You are viewing a plain text version of this content. The canonical link for it is here.
Posted to user@cassandra.apache.org by Jeff Ferland <jb...@tubularlabs.com> on 2015/05/07 21:07:21 UTC

Offline Compaction and Token Splitting

I have an ideal for backups in my mind with Cassandra to dump each columnfamily to a directory and use an offline process to compact them all into one sstable (or max sstable size set). I have an ideal for restoration which involves a streaming read an sstable set and output based on whether the data fits within a token range. The result of this is that I can store a single copy of data that is effectively already repaired and can read from the specific range that covers a node that I wish to restore. My first look at this was somewhat frustrated by sstable code in the current versions have a strong reliance on the system keyspace.

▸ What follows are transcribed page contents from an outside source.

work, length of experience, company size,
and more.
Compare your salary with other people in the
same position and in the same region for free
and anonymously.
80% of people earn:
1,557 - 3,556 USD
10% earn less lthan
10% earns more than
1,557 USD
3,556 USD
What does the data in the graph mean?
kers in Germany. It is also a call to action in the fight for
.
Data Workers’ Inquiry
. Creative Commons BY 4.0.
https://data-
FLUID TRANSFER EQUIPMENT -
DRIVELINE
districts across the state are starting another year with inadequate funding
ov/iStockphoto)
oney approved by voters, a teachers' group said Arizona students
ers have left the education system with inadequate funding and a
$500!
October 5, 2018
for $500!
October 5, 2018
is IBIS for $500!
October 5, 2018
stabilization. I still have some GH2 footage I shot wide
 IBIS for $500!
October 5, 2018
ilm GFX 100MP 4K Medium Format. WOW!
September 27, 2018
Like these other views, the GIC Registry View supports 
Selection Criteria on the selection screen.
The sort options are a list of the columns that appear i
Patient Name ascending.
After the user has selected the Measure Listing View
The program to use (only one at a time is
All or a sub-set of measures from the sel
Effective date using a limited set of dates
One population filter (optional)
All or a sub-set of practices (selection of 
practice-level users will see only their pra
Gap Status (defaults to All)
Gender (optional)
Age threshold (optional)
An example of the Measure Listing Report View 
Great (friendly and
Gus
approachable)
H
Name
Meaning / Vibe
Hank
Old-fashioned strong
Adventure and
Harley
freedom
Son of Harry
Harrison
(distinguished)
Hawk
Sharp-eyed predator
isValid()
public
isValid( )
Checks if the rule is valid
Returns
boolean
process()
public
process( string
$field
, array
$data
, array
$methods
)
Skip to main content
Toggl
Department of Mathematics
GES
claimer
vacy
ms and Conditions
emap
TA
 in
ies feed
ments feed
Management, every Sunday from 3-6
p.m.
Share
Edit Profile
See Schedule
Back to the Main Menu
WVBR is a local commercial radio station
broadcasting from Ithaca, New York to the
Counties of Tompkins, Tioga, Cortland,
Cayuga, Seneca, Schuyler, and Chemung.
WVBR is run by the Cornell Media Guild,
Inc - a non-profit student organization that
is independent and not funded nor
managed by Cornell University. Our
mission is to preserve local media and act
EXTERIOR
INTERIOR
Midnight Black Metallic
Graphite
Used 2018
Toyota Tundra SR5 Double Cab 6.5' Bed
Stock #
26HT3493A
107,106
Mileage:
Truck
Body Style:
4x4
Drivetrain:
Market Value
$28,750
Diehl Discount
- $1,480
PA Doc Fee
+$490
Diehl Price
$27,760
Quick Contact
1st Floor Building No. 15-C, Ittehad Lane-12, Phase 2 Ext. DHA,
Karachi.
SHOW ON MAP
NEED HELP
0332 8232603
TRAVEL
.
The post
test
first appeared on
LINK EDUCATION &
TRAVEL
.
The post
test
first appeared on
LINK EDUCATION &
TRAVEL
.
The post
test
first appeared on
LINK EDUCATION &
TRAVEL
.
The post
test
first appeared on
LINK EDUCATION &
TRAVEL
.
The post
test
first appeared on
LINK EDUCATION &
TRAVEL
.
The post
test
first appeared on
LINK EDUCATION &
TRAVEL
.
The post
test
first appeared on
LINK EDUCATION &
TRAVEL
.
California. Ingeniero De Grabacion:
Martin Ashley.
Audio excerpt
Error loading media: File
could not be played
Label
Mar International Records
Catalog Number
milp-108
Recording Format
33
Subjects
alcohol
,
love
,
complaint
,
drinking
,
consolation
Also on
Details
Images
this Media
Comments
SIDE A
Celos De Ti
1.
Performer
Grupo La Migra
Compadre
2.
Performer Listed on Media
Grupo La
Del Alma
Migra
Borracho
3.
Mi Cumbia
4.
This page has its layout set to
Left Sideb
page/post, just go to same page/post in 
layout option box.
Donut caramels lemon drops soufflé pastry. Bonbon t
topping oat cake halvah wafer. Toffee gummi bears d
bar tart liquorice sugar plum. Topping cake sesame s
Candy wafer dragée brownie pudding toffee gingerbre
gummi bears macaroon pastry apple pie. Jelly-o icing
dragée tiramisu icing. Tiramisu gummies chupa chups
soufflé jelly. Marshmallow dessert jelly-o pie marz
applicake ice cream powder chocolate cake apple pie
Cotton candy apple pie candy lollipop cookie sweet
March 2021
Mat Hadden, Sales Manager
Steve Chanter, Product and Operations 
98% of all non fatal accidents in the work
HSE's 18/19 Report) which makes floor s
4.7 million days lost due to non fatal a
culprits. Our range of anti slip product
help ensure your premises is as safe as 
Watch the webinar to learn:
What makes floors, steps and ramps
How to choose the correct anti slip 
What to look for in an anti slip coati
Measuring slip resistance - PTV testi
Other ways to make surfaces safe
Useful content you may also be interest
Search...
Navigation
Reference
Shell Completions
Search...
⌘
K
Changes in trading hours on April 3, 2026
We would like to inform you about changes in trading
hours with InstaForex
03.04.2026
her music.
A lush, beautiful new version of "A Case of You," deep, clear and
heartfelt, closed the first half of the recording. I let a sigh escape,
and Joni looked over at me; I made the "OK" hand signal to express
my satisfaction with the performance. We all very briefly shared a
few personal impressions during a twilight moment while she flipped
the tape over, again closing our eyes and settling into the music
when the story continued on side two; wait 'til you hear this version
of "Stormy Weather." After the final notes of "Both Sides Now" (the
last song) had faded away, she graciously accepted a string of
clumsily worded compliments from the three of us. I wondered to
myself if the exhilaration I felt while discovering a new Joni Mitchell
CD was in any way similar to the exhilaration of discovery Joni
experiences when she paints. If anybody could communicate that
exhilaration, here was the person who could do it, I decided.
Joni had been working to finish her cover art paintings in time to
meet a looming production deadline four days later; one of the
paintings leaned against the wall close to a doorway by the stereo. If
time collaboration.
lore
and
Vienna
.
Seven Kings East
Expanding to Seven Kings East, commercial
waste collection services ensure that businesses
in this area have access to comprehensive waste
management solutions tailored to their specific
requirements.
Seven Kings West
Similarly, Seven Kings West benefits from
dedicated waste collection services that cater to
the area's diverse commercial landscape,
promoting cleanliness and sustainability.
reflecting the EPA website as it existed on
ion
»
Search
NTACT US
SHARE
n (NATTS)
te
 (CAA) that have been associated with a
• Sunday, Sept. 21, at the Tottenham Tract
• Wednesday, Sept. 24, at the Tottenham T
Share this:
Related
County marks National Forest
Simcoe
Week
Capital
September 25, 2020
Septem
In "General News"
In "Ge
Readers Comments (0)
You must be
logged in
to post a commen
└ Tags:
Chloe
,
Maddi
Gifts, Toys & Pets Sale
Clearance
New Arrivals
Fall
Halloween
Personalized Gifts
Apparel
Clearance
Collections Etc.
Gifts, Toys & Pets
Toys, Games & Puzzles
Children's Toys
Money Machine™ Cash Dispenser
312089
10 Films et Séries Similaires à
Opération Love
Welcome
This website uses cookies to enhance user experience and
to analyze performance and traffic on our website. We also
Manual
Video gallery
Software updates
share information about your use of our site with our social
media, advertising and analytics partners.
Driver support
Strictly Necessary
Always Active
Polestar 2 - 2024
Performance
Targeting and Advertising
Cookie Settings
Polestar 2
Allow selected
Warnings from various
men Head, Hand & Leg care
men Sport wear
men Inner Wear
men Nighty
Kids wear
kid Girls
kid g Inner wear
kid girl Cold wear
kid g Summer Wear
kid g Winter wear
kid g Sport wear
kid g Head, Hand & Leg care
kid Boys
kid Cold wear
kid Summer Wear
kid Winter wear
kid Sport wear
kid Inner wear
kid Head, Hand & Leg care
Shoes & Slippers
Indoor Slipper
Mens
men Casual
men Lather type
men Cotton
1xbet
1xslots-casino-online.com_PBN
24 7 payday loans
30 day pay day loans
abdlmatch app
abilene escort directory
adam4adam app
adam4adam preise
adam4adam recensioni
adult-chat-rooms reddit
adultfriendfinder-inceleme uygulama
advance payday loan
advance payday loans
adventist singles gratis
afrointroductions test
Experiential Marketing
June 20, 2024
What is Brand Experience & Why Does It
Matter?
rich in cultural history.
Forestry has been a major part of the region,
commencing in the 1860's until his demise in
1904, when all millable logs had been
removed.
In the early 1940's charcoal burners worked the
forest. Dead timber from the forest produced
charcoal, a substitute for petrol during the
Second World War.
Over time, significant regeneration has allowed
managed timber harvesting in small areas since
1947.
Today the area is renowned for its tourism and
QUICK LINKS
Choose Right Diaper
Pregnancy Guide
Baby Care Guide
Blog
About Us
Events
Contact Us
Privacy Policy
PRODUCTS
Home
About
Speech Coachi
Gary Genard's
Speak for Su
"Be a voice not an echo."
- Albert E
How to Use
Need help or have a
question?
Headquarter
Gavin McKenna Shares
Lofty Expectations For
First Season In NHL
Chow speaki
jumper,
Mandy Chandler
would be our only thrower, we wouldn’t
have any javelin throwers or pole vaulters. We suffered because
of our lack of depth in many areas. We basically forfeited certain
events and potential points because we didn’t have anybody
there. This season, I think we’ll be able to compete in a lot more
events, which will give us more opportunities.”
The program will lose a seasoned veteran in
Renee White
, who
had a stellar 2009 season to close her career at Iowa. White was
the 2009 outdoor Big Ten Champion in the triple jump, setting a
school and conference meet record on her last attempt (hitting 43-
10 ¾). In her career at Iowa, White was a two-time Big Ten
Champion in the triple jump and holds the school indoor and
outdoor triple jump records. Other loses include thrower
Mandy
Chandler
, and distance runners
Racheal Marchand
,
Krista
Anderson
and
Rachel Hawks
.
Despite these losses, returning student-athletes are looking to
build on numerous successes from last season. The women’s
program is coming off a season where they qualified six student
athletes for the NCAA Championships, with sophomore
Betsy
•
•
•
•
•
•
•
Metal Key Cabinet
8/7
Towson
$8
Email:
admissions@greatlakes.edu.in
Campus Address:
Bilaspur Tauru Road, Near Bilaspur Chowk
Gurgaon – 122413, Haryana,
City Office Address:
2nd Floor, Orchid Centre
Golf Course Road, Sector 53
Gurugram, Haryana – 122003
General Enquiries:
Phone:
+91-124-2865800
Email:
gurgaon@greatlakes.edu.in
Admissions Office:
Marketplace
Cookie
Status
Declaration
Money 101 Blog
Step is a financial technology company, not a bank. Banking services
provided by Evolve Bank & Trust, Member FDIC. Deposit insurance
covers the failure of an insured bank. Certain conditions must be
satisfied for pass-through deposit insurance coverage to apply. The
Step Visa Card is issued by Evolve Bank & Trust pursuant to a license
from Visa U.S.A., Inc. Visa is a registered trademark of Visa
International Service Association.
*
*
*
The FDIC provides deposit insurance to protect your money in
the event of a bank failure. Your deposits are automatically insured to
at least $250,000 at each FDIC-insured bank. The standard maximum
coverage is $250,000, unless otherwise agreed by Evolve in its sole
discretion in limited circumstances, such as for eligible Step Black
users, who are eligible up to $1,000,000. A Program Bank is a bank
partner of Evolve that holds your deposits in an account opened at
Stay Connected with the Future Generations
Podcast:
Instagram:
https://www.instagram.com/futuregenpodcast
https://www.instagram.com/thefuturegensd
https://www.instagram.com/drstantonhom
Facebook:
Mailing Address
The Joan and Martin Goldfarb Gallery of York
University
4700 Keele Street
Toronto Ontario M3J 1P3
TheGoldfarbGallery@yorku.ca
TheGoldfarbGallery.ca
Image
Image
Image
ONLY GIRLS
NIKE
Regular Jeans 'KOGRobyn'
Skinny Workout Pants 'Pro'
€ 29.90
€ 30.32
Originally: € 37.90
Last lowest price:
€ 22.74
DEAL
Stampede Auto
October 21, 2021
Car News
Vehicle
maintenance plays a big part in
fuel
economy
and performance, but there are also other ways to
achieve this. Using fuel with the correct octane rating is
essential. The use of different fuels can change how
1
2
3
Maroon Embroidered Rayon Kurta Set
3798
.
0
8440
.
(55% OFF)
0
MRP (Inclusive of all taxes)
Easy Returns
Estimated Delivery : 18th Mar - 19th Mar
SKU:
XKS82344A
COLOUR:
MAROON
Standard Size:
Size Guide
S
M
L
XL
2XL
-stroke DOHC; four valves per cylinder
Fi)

Does anybody have any thoughts in regards to other things that might exist and fulfill this (particularly offline collective compaction), have a desire for such tools, or have any useful information for me before I attempt to build such beasts?

-Jeff

Re: Offline Compaction and Token Splitting

Posted by Robert Coli <rc...@eventbrite.com>.
On Thu, May 7, 2015 at 12:07 PM, Jeff Ferland <jb...@tubularlabs.com> wrote:

> Does anybody have any thoughts in regards to other things that might exist
> and fulfill this (particularly offline collective compaction), have a
> desire for such tools, or have any useful information for me before I
> attempt to build such beasts?
>

Were I doing this, I'd :

1) probably just run an embedded cassandra cluster-of-one node and use that
to compact
2) look at the code of offline scrub and/or sstablesplit tools

=Rob